**Description of the task**
In the passage on FHA streamline refinancing, translate this sentence into Spanish: "While you can use your current FHA lender, it pays to shop around, as loan requirements and fees vary from one lender to another."

How to apply for an FHA streamline refinance
To apply for an FHA streamline refinance, you’ll first need to find an FHA-approved lender. While you can use your current FHA lender, it pays to shop around, as loan requirements and fees vary from one lender to another. The best FHA mortgage lender for you will depend not just on the current rates they’re offering you, but their fees and closing costs, and level of service.
You’ll also need to gather some documentation. Even though minimal documents are required for an FHA streamline refinance, you will still need to provide some details about your mortgage and financial situation.
Refinancing your home with an FHA streamline loan may or may not affect your credit score. If you opt for a credit-qualifying loan your lender will pull your full credit report. This could temporarily lower your FICO score. If you have a non-credit qualifying loan you may not see any drop at all because the lender probably won’t do a hard pull.

**Information given**
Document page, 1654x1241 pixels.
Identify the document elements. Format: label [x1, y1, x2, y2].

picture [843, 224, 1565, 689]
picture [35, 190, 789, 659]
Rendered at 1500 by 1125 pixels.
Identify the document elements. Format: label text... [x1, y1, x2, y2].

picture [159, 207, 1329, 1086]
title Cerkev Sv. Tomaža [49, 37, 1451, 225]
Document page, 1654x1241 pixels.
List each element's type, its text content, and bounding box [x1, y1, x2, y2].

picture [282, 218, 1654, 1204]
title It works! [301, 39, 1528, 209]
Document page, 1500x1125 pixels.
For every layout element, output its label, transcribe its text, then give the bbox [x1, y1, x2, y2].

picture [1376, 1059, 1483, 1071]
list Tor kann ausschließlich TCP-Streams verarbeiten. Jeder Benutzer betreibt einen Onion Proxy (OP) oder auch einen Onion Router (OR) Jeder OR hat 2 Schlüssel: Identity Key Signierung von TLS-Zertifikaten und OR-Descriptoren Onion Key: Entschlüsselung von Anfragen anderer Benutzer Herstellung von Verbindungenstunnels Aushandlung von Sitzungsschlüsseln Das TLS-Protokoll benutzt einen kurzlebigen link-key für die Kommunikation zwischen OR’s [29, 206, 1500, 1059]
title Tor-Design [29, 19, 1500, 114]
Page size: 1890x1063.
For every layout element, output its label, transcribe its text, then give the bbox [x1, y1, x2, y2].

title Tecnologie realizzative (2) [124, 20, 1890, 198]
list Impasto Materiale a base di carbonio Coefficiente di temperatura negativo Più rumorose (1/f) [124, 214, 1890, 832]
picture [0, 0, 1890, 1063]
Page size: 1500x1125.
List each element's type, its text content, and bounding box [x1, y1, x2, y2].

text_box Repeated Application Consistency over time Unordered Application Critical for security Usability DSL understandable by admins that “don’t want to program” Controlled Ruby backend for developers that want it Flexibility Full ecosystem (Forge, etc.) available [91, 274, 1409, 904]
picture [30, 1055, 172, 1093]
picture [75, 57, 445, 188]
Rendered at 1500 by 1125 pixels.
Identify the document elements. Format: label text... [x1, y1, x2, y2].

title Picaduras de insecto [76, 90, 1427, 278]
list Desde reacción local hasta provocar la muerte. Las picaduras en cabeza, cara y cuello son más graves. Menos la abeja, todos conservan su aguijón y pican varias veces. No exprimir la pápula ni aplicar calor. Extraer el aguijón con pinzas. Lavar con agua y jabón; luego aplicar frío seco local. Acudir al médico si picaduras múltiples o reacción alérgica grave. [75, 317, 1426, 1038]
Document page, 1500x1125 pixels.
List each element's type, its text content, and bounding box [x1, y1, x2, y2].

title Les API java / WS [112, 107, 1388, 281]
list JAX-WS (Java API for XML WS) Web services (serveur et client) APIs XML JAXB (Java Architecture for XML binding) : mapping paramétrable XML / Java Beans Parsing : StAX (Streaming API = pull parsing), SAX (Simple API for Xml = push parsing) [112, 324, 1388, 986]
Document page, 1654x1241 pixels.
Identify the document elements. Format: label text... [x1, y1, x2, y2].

**Exercise output**
Aunque puede usar a su prestamista FHA actual, vale la pena comparar opciones, ya que los requisitos de los préstamos y las comisiones varían de un prestamista a otro.